His main pledge: tax the rich more.
"I feel like we've really laid out the question in this election, which is that Justin Trudeau has let the ultra-rich have a free ride," Singh said.
"We are saying that billionaires and millionaires should pay their fair share, and we can invest that into what people need."
WATCH | NDP Leader Jagmeet Singh visits Cowessess First Nation
Howard said the ballot box question this time is about who can make your life better, especially after the pandemic.
"We are talking about some fundamental shifts in the way Canada works," Howard said.
"Closing loopholes, taxing the wealthy and using that money to do things like build a universal pharmacare system or help pay for dental care for people.… That's a big change."
One topic on the minds of many Canadians — climate change —did not get mentioned much during Singh's swing through Western Canada.
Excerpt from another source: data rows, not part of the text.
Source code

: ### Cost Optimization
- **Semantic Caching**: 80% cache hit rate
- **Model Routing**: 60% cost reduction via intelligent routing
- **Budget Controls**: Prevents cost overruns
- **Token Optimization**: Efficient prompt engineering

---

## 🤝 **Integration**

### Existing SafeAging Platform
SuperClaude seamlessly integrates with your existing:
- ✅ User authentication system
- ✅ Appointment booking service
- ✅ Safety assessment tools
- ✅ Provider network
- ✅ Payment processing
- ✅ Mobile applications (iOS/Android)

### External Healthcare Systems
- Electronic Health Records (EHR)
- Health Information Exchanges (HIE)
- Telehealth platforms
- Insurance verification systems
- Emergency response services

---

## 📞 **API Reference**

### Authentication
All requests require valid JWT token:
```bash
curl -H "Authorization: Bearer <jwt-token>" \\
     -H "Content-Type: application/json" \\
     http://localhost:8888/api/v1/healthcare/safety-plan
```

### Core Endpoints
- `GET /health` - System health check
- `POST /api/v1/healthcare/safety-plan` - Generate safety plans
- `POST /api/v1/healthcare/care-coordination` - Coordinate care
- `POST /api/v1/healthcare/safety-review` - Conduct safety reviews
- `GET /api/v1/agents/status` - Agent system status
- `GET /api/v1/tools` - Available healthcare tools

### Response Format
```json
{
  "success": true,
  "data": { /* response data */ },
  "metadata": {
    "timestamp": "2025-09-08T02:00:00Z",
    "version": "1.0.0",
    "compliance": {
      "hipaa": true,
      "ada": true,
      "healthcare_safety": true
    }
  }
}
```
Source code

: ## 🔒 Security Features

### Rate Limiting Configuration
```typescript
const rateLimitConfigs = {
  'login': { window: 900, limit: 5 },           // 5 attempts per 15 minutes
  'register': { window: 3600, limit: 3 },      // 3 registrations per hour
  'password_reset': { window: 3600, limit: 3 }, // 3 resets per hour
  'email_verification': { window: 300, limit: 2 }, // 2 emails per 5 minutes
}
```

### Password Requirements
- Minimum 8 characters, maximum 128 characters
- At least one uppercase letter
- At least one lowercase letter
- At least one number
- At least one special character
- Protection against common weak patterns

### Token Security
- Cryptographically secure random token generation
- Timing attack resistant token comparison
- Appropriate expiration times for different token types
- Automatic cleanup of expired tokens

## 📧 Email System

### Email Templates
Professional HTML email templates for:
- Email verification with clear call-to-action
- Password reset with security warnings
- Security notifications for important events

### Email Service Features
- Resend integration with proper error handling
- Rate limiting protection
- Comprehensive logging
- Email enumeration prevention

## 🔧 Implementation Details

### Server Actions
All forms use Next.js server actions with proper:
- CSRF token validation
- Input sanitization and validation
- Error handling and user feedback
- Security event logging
While the NDP leader sent funds from his nomination meeting to wildfire relief efforts in B.C., he did not make environmental policies the focus during campaign stops.
But Singh was the only federal leader to visit an Indigenous community in the first election week in an attempt to bring attention back to reconciliation.
Singh gave Cowessess First Nation Chief Cadmus Delorme in Saskatchewan the kirpan he has worn throughout his federal political career. He presented Delorme with the kirpan — a knife carried by Sikhs as part of their faith — after visiting hundreds of unmarked graves near the former Marieval Indian Residential School.
Singh became emotional after walking through the rows of markers, and explained that his kirpan symbolizes his promise to fight for justice for Indigenous people.
Singh is doing a mix of in-person and virtual events during this pandemic election by speaking to supporters over Zoom as a way to replace traditional in-person whistle stops.
His routine usually involves a morning announcement without prepared remarks then a few smaller events in the afternoon, such as visiting a local business and strolling the sidewalks nearby.
The stops appear to be targeted more toward social media than rallying supporters on the ground, as only a handful usually show up, while the images of Singh go much further across his multiple online platforms.
During one of those stops in Burnaby North–Seymour, one voter told Singh she knows he has the younger vote, but what about older people?
Singh replied that he's working on it. From housing and rent affordability to improving health care and long-term care, the NDP is trying to attract voters of all ages.
Singh's first week on the campaign trail did not come without some speed bumps. He faced questions over his party's choice to use a multimillion-dollar home in Burnaby, B.C., as the backdrop for an affordable housing promise.
He also became the target of social media backlash on the 10th anniversary of Jack Layton's death after proposing to rename the former NDP leader's riding of Toronto–Danforth as Danforth–Layton.
'It's your time, man'
Although published polls show the NDP is stuck in third place, Singh is still keeping the bar high for himself.
"My goal is to form a New Democrat government, to be the prime minister," Singh said.
Failing that, Singh is not entertaining the idea of forming a coalition with the Liberals in order to avoid a Conservative government.
WATCH | Appealing to young voters on TikTok
"I will work with whatever Canadians elect," Singh said.
"I'll work with whoever I need to to achieve that — the help that people need to tackle the problems people are faced with."
During a quick stop in the Liberal-held riding of York South–Weston in Toronto, a passerby yelled at Singh: "It's your time, man!"
If the moment has arrived for Singh, it will depend on his ability to turn social media likes and sidewalk support into votes in the privacy of the ballot booth.